Hi LP parents,
The afternoon launch began at 1pm...and two and a half hours of gut-wrenching soul testing later, your heroes remained unconquered. Dare I say it was the heaviest afternoon we have had this year? Which is saying a lot considering what the tribe has been through already in half a school year.
I'm honestly still processing it a bit--trying to understand it all--as I have never quite seen anything like it. What began as an accountability check-in on the Apprenticeship Prep Badge somehow morphed into what I suppose for lack of a better word you would have to call a debate, but instead of words and ideas being slung around the room, it was deeply held beliefs, firm convictions, and bits of heart and mind and soul.
It wasn't so much that they were challenging or opposing each other in an adversarial way, rather this 'debate' simply began spitting out a series of personalized trials and tests for your eagles to pass through--each hand-tailored perfectly for where each eagle is on his or her road of trials right now. I'm not sure how the stars aligned (or maybe the fates conspired?) to accomplish this, but suffice it to say I could not have designed it any better myself lol.
Just to name a few of these tests so you understand what I am talking about, at various points throughout this experience, eagles were faced with demons of whether to...
- admit truth even when it hurt an argument
- speak up or remain silent
- vote with your conscious or with convenience
- forgive or hold a grudge
- see the best or the worst in someone
- take initiative or wait for someone else
- be courageous or cowardly
- give up or press on
- be offended or not
- take something personal or not
- believe in yourself when it seems like nobody else does
- hold on to what you believe is right even when you can't explain it
- extend justice or mercy
- hold the line or not
- stand alone
The list could be a lot longer...but you get the idea.
And perhaps I misspoke. I said the eagles were faced with these demons. More accurately, they faced down these demons with heroic resolve. They held firm. They each lived through a half dozen or so character defining choices this afternoon--you know the types? Where as unbelievable as it sounds, you make the choice, and are forever changed? You are literally a different person immediately after. In an instant-- a new person. The kind of choices that no amount of theory and thinking can truly prepare you for, where you are unsure of what you will do until the words giving life to your choices come out of your mouth, where you are discovering who you are in the very act of creating who you are, where mere moments later, you are transformed into the hero you have been hoping and aspiring to be, never to go back to your old self. Well that is what was happening right before my eyes today.

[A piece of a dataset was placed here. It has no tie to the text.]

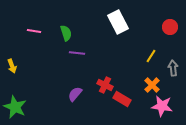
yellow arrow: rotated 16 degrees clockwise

Perhaps now you can see what I mean when I say it was a very heavy afternoon. Two and half hours of that. No wonder there were some tears involved.
And lest the mamma (or papa) bear in you panic about this, I would remind you of a couple things. First, that this is the type of experience that leads to the growth that was one of the main reasons why you signed up for Aim. Second, perhaps you can take comfort in knowing that while it is 100% true that your kids are certainly giving my guiding skills a run for my money as it was all I could do to keep my nose a half inch above the water so to speak (that is to say a half question or half second ahead of the conversation lol) --well remember my last email with the eject handle? Using the same analogy with a different application, I was vigilantly looking for any signs that we needed to throw in the towel and pause the discussion to avoid pushing too far. But those signs never came.
Frankly, they handled it better than almost all adults I know.
I find it to be quite the coincidence that this came the day after everyone at Aim signed a new pledge about the road of trials... "Do Not Draw Back" it said. Do not draw back indeed! Your kids gave a world-class example today of what that really means.